Tasks to complete
1) Output the passage of the Quicken online banking post that opens with the words containing "I've been told" and closes with "maximize revenue.", copied exactly from the text.
2) Go on with the Quicken online banking post from the point where it stops.

Document text
————————

[X4U] Lobby Intuit at Macworld SF

Jim Robertson jamesrob at sonic.net
Wed Jan 3 08:40:12 PST 2007


I've been an online banking user now for over a decade. I began with Union
Bank of California when I lived in San Jose, where they have local branches.
When I moved to Santa Rosa, where there ARE no local UBC branches, I looked
for alternatives and found none. Even the world's largest banks; e.g., Bank
of America, didn't support direct online banking from within Quicken for
Mac, because Intuit charges a separate license fee for each platform. My
local credit union IT representative claimed a few days ago that Intuit's
charge for this is $100,000 per year!

I've been told many times that the actual datastream that flows in each
direction in an online session  (generating a QXF file) is identical no
matter whether the user is in Windows or Mac (except that the software
identifies itself as Quicken for Windows or Quicken for the Mac), and that
the only justification for the separate charge is Intuit's business model to
maximize revenue.

A few years ago, when Apple's renaissance included adding Intuit's CEO to
its Board of Directors, I thought we'd see progress. Perhaps the fact that
Intuit continues to release versions of Quicken for the Mac is evidence of
that, but they EOL older versions' access to online banking periodically so
force users to upgrade (that's true whether on uses the Windows or Mac
version).

————————

Material shown
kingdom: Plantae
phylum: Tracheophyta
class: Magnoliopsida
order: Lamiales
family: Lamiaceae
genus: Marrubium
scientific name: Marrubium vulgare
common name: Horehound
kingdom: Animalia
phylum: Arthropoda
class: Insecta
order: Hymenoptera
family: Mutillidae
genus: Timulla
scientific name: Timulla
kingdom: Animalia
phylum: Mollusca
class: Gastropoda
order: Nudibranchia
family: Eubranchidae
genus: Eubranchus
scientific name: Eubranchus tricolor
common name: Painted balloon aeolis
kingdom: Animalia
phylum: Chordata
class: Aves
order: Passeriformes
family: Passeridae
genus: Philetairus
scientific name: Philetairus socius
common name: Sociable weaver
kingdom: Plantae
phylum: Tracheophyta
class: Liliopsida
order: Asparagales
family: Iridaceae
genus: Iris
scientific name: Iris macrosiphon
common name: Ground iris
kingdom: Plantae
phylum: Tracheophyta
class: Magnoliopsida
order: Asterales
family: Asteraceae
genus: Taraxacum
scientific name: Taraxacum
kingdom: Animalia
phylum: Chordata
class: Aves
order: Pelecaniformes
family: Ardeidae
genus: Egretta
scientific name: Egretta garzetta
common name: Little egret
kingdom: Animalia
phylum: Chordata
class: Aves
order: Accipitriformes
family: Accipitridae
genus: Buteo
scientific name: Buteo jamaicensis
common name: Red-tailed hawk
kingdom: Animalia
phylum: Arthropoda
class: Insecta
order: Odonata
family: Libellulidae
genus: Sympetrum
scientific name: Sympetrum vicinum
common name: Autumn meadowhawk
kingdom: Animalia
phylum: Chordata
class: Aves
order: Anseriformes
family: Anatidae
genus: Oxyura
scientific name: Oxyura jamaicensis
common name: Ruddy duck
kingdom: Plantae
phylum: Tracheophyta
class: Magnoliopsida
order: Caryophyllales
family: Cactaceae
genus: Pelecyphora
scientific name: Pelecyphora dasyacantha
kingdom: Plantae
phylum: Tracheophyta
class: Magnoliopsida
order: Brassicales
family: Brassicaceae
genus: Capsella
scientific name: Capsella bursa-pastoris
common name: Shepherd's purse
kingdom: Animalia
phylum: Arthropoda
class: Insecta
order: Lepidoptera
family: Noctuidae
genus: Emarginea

————————

Final answers
1)
I've been told many times that the actual datastream that flows in each
direction in an online session  (generating a QXF file) is identical no
matter whether the user is in Windows or Mac (except that the software
identifies itself as Quicken for Windows or Quicken for the Mac), and that
the only justification for the separate charge is Intuit's business model to
maximize revenue.

2)
Intuit's booth at Macworld is usually pretty busy. I would urge all
attendees to drop by their booth, and if they offer a chance to fill out
feedback cards, make yours a reasoned assertion that Mac users don't deserve
this second class citizenship, making certain you mention you're aware that
it's not the banks' fault; i.e., it's not a technical issue at all, but just
the banks' business decision not to pay ransom to Intuit to support the OS
with a smaller marketshare.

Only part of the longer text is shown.